O fungagá musical

Assim que Beatriz Noronha coloca os instrumentos no chão, individualmente à frente de cada aluno, alguns tentam agarrá-los de imediato. A professora lembra que têm de ser pacientes e que só quando terminar de distribuir todas as pandeiretas e maracas é que podem pegar-lhes. A aula vai a meio, já há alguma excitação entre as…

O fungagá musical

Controlar assim mais de 20 alunos de um e dois anos só é possível, diz Beatriz Noronha, porque os conhece desde o berçário, quando começou a transmitir-lhes estímulos musicais. É por isso com alguma destreza que hoje seguem as instruções da educadora, tocando os instrumentos grande parte das vezes nos tempos e nos ritmos certos. “Há adultos que não conseguem marcar os compassos assim”, diz orgulhosa, especialmente tratando-se de alunos que estão agora a começar a falar. 

Mas o que levou esta arquitecta e cantora (lançou este mês, com o nome artístico Bia, o seu disco de estreia a solo, Chi-Coração) a dar aulas de música a bebés? “Há uns anos a vida levou-me a estar ligada às pediatrias dos hospitais e, para distrair as crianças internadas, comecei a levar a guitarra e canções nas minhas visitas”, recorda.
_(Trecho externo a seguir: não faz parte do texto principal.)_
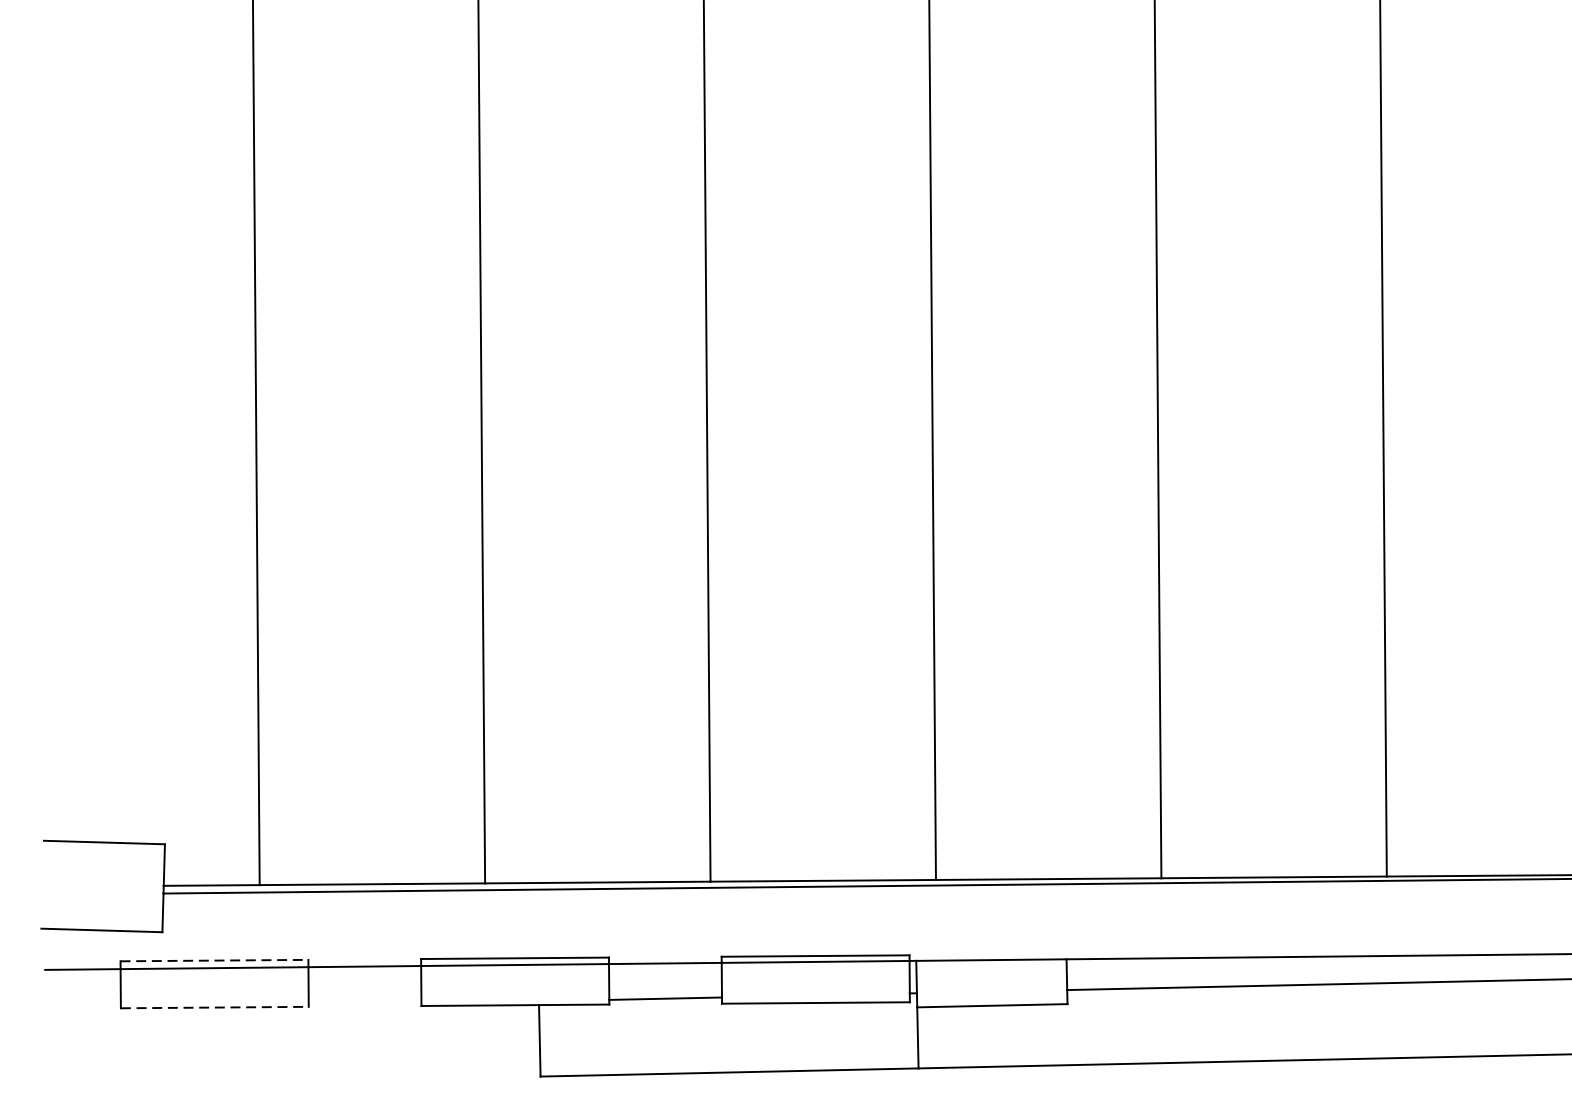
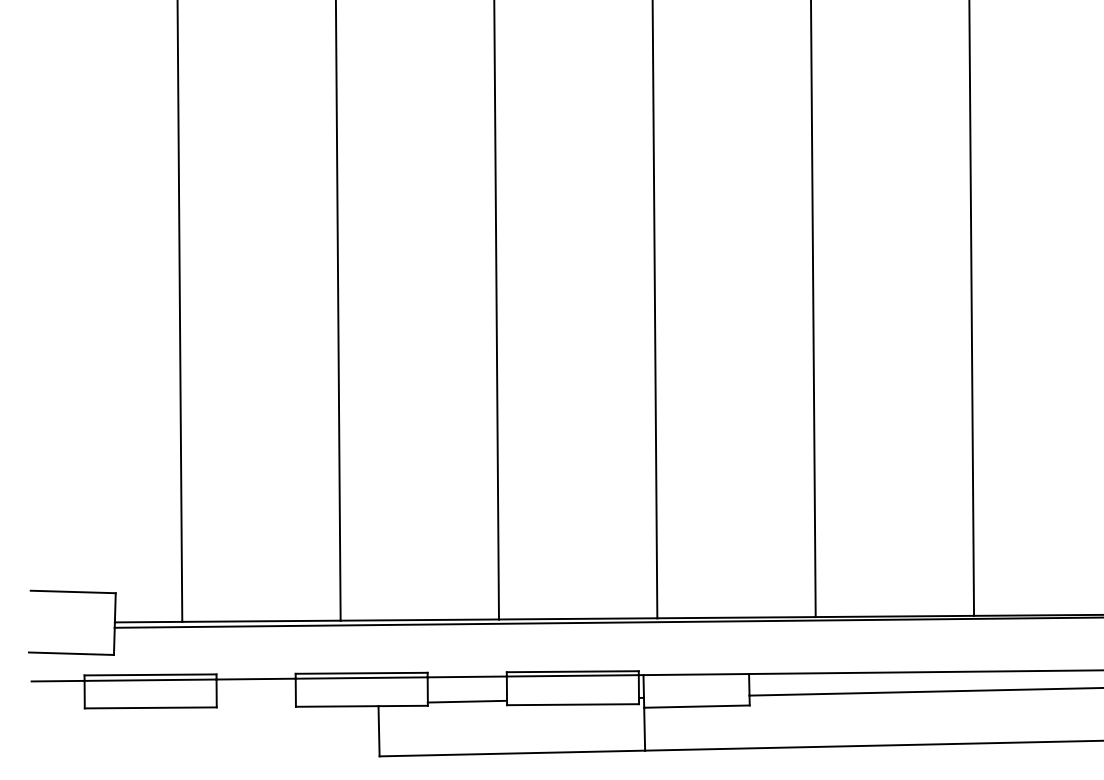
line: (214, 960) -> (150, 674), dashed -> solid
line: (214, 1006) -> (150, 707), dashed -> solid

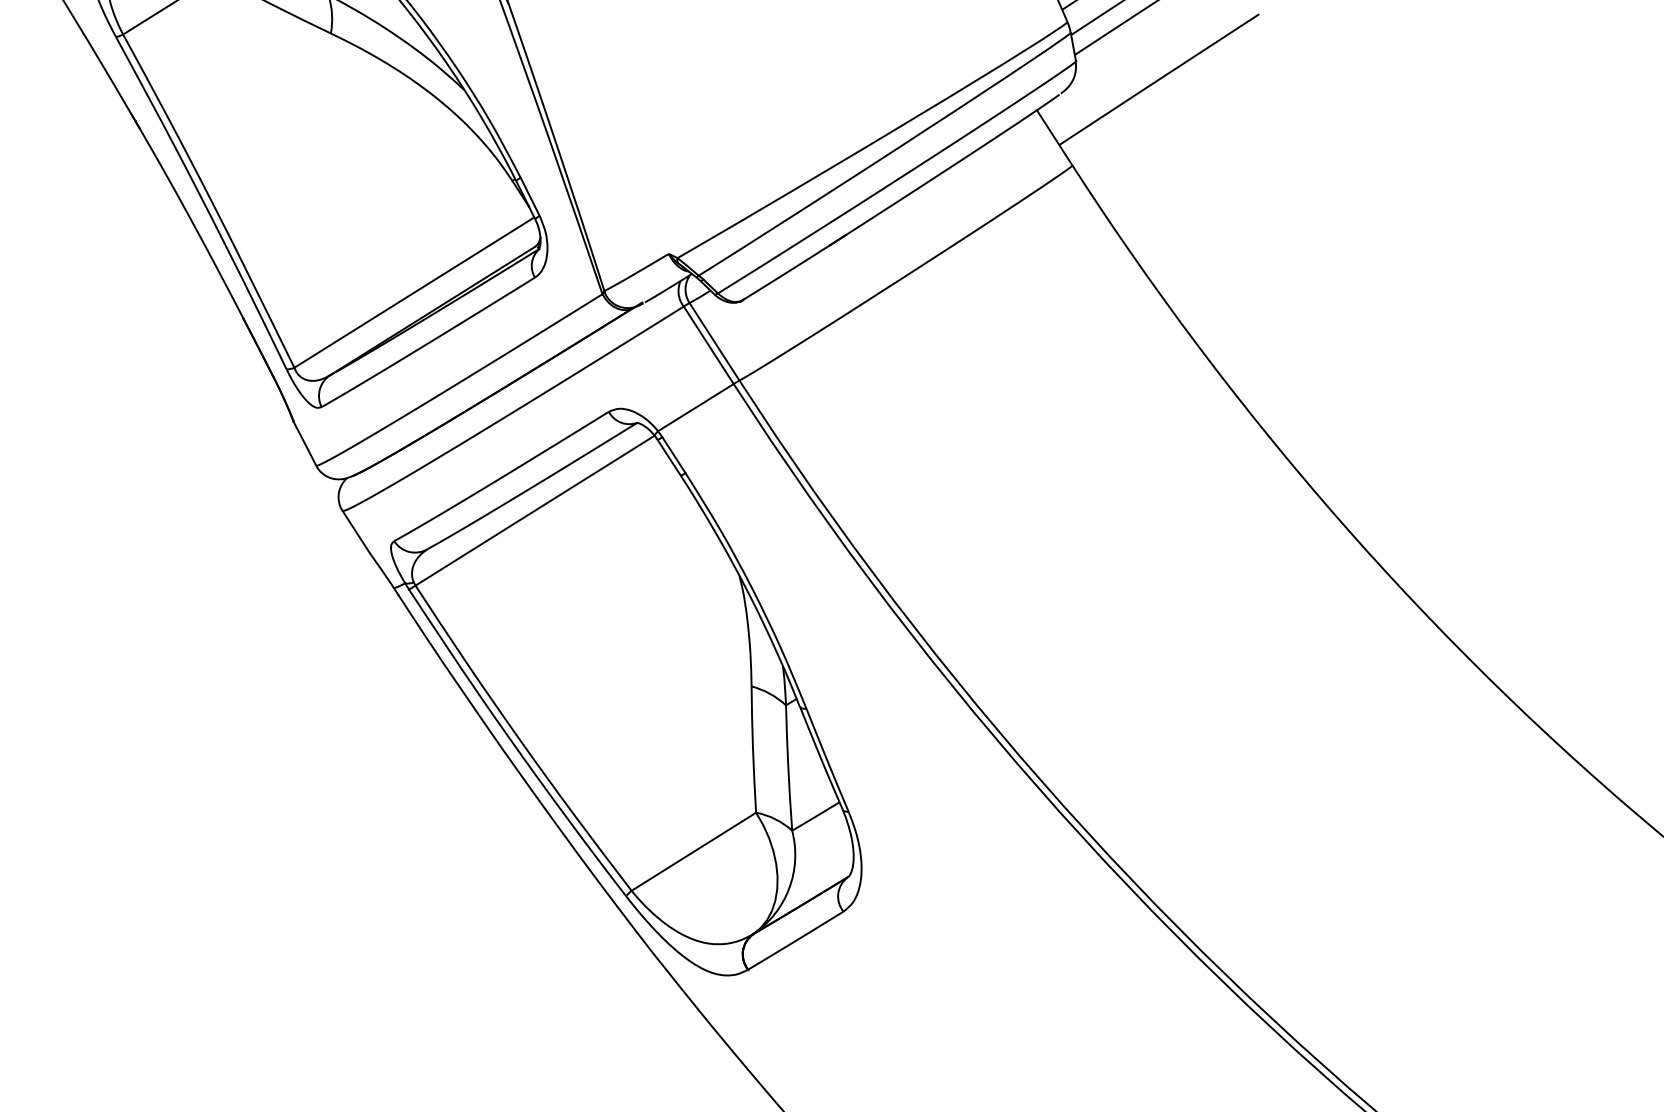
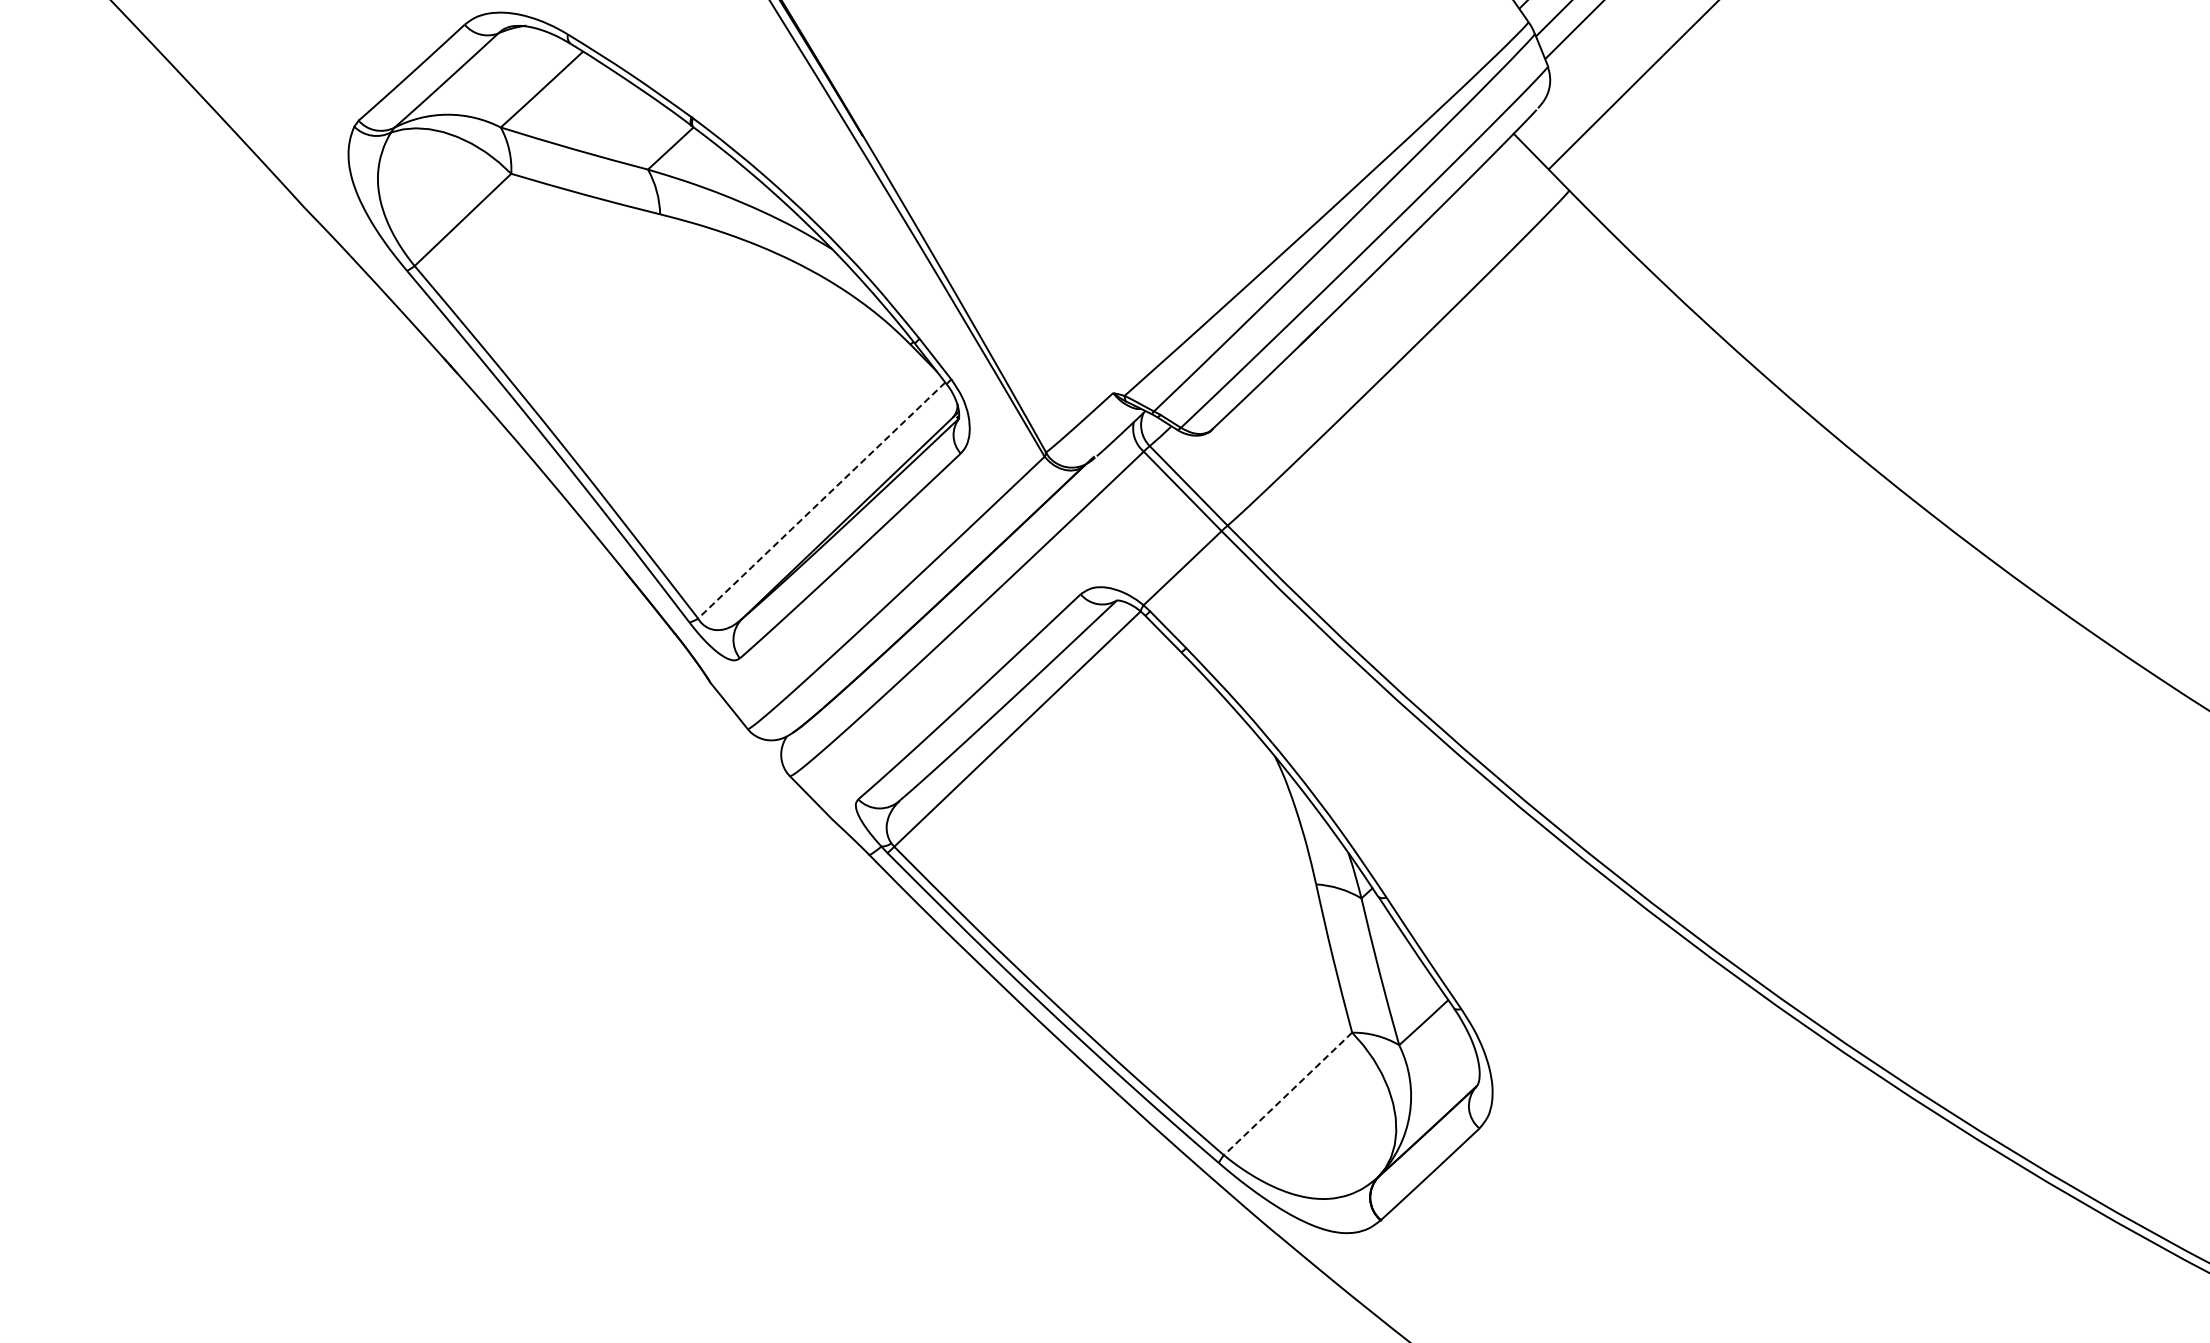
line: (414, 292) -> (821, 500), solid -> dashed
line: (694, 851) -> (1288, 1093), solid -> dashed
Ao testemunhar a reacção efusiva das crianças internadas, Beatriz começou a interessar-se pelo tema e a pesquisar informação sobre pedagogia musical. Foi assim que decidiu apostar em formação – “até porque a arquitectura já estava pelas horas da amargura” – e tomou conhecimento da metodologia desenvolvida por investigadores como Edwin Gordon e compositores como o alemão Carl Orff, autor da cantata Carmina Burana.

A teoria de Gordon defende que a música é apreendida da mesma forma que a nossa língua materna: primeiro ouvimos outros a falar, numa segunda fase tentamos imitar, depois começamos a improvisar, pensando através da língua, com as palavras a terem sentido à medida que ganhamos experiência e conhecimentos. Por fim, somos capazes de criar as nossas próprias frases e organizá-las de uma forma lógica, até aprendermos a ler e a escrever.

E é isso mesmo que Beatriz Noronha constata nas aulas que lecciona no Infantário Piloto Diese, onde a classe de música faz parte integrante do programa desde os quatro meses. “Acredito que quanto mais cedo uma pessoa tiver formação musical, mais desenvolvida será. Tenho cerca de 500 alunos, dos zero aos cinco anos, e muitas vezes são os próprios pais que comentam que sentem que os filhos que têm música desde os primeiros meses estão mais desenvolvidos para a idade”.

Segundo a professora, contribui para esse crescimento mais acentuado o facto de as aulas não se resumirem a cantar, entreter ou descobrir que há instrumentos que emitem sons. “Estas aulas são de uma exigência brutal. Não estou aqui para ser 'fofinha'. Tenho momentos 'fofinhos', claro, mas puxo por eles para descobrirem o alcance da voz, através da exploração de entoações diferentes, e a coordenação do corpo com a marcação de compassos”. A par disso, reforça, já há vários estudos científicos que mostram que a actividade do cérebro é mais rica em indivíduos que estudam música. “Está provado que as ligações entre os hemisférios do cérebro são fisicamente mais grossas em quem aprendeu o vocabulário musical desde cedo”.

Actualmente, Beatriz tem mais de 500 alunos, mas salienta que isso não significa que, no futuro, haverá mais meio milhar de músicos no país. “Mais inteligentes, talvez”, afirma.

Uma das suas alunas é a pequena Camila, de dez meses, que acompanha hipnotizada a cadência do ocean drum, um instrumento musical de percussão que reproduz sons que se assemelham às ondas do mar.

“Quando as minhas filhas mais velhas vieram para esta escola, a música para os mais pequeninos era opcional. Mas acho óptimo que tenha passado a fazer parte do programa porque sempre ouvi dizer que a música estimula outras áreas. Eu estudei música desde os seis anos e sempre fui boa aluna. Se está directamente relacionado não sei, mas é um facto”, comenta Mariana Santa Marta, a mãe de Camila.

As aulas para bebés são, muitas vezes, as mais exigentes porque é difícil manter a atenção por muito tempo dos mais pequeninos, especialmente quando, nestas idades, a sua única participação é observarem. Mas ao fim de 30 minutos, quando começam os primeiros protestos irrequietos, Beatriz comenta que esta aula correu muito bem. “Havia bebés novos, que nunca me tinham visto na vida, e não choraram”. Ajuda o facto de a professora ir munida com imensos apetrechos para os estimular e não ter medo de fazer 'má figura'. “Isto não é para todos. Não basta ter formação e saber de música. Na maior parte das vezes temos de ser palhaços porque estas aulas têm de ser uma valente diversão”.